The next step for feminists needs to be accepting mothers as the strong women they are, understanding that we are all women, and finally dismantling the stereotype that mothers are only identified by their children.


Clan of the Cave Bear: Ayla the Feminist

When I was a freshman in high school I knew nothing about feminism. I didn’t care to know and by no means was I reading books with strong female characters to give me a sense of how awesome women could be. No, most of what I read was either bad teen fiction or male-centered stories.  Then my mother suggested I read Jean M. Auel’s Clan of the Cave Bear.

The book is historical fiction set in pre-history and focuses on the evolution of the modern human species and the period where Neanderthals were living alongside Cro-Magnon Man before the Neanderthals went extinct. Ayla is a Cro-Magnum girl separated from her people at the age of five due to an earthquake.

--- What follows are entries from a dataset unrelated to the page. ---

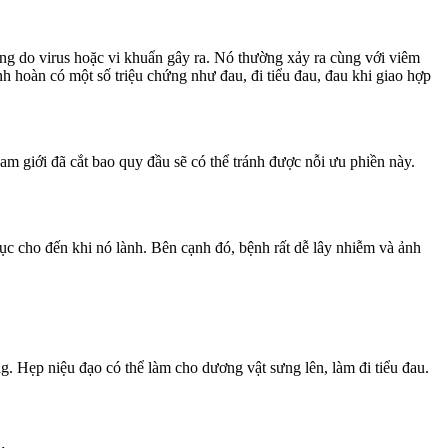
ờng do virus hoặc vi khuẩn gây ra. Nó thường xảy ra cùng với viêm
h hoàn có một số triệu chứng như đau, đi tiểu đau, đau khi giao hợp
m giới đã cắt bao quy đầu sẽ có thể tránh được nỗi ưu phiền này.
dục cho đến khi nó lành. Bên cạnh đó, bệnh rất dễ lây nhiễm và ảnh
g. Hẹp niệu đạo có thể làm cho dương vật sưng lên, làm đi tiểu đau.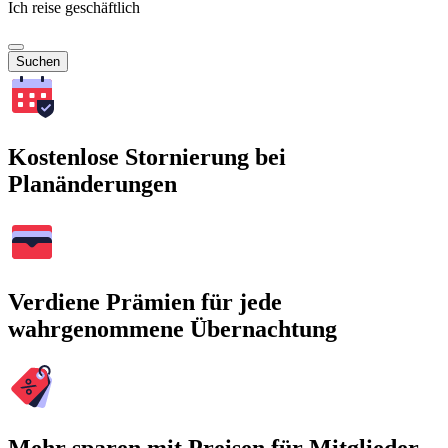
Ich reise geschäftlich
Suchen
Kostenlose Stornierung bei
Planänderungen
Verdiene Prämien für jede
wahrgenommene Übernachtung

This same earthquake leveled the cave where one Neanderthal population, the Clan of the Cave Bear, had been living. Forced to leave their home the Clan travels looking for a new cave and comes across a nearly dead Ayla lying in their path. Ayla is adopted into the Clan’s sexist culture always aware that she is different in both looks and understanding from her Clan mates. As the story unfolds, it looks into Ayla’s role in contributing to the evolution of the modern human race.

Without realizing it at the time, I fell in love with a feminist character. When I first considered the idea that Ayla was perhaps a feminist, I thought about how difficult it must have been for Auel to write this character. How can you write feminism thousands and thousands of years before feminism was even a word and language was still in its crudest of stages? But then I realized, it must have actually be easy to write Ayla because she is a feminist simply by being a woman struggling for her rights and equality in a society that thrives off subjugating women.

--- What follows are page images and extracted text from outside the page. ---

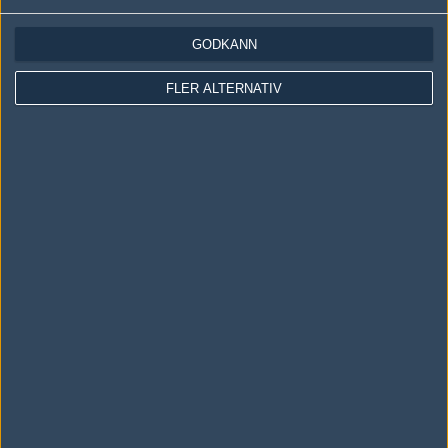
Veyron
Fredrik Larsen
GODKÄNN
envi
FLER ALTERNATIV
Genesis Crisostomo
squz
Odd Arild Steinsbu
Följ oss i social media
Följ oss på Facebook
Följ oss på Twitter
Följ oss på Instagram
Följ oss på Twitch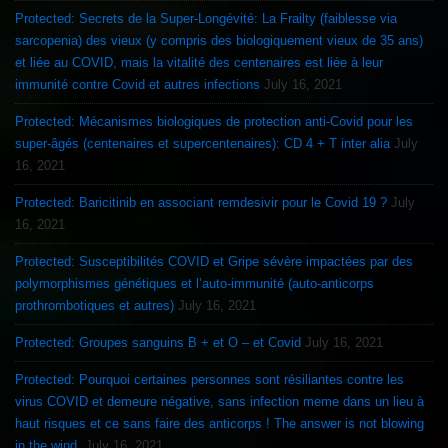
Protected: Secrets de la Super-Longévité: La Frailty (faiblesse via
sarcopenia) des vieux (y compris des biologiquement vieux de 35 ans)
et liée au COVID, mais la vitalité des centenaires est liée à leur
immunité contre Covid et autres infections
July 16, 2021
Protected: Mécanismes biologiques de protection anti-Covid pour les
super-âgés (centenaires et supercentenaires): CD 4 + T inter alia
July
16, 2021
Protected: Baricitinib en associant remdesivir pour le Covid 19 ?
July
16, 2021
Protected: Susceptibilités COVID et Gripe sévère impactées par des
polymorphismes génétiques et l’auto-immunité (auto-anticorps
prothrombotiques et autres)
July 16, 2021
Protected: Groupes sanguins B + et O – et Covid
July 16, 2021
Protected: Pourquoi certaines personnes sont résiliantes contre les
virus COVID et demeure négative, sans infection meme dans un lieu à
haut risques et ce sans faire des anticorps ! The answer is not blowing
in the wind.
July 16, 2021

Unfortunately, there are very few female characters in fiction I like, but Ayla is one of them. As a reader, you watch her grow up and see her understandings of sexism and how it affects her. The Clan is a misogynist society, where women exist to serve men, give birth, and gather food. Children are told stories about the power of womanhood that comes with the power to bring new life into the world and how this power has to be kept from the women lest they become omnipotent. In this way, Auel uses the sexist notion that women exist to make babies and turns it on its head to be the powerful force that it is. Hearing these stories, it is no wonder that Ayla is a feminist.

Women are not allowed to touch weapons, but Ayla masters the use of a sling. Women are not allowed to disobey men, but Ayla goes against both the male leader and his son, who is the antagonist of the story. I don’t want to give too much away because it is a phenomenal book, but Auel makes another perfect move by creating a balance where there are the deplorable sexist male characters and yet other male characters are righteous, upstanding moral leaders you can respect no matter your sex. The book is not meant to cater only to women and never perpetuates stereotypes of either hardcore feminists or chauvinistic men. Everything that is done is done with the purpose to prove a point about culture.

The book is the first of a series (though the first stands entirely on its own) and does contain pretty graphic sex and a graphic rape scene. I was not prepared for this when I read the book at age 14 and I bring it up because although I skipped over these when I first read the books, in later books when Ayla has sex because she wants it, sex isn’t treated as evil and heinous. Ayla’s sexuality is her own and her pleasure is nothing to scorn at.

If you get a chance, read the book. I have never found a more compelling, subtle, female character. I have never found another female character who inspires me as much as Ayla does. Pass along this feminist in fiction for a greater understanding of the complexity of women characters.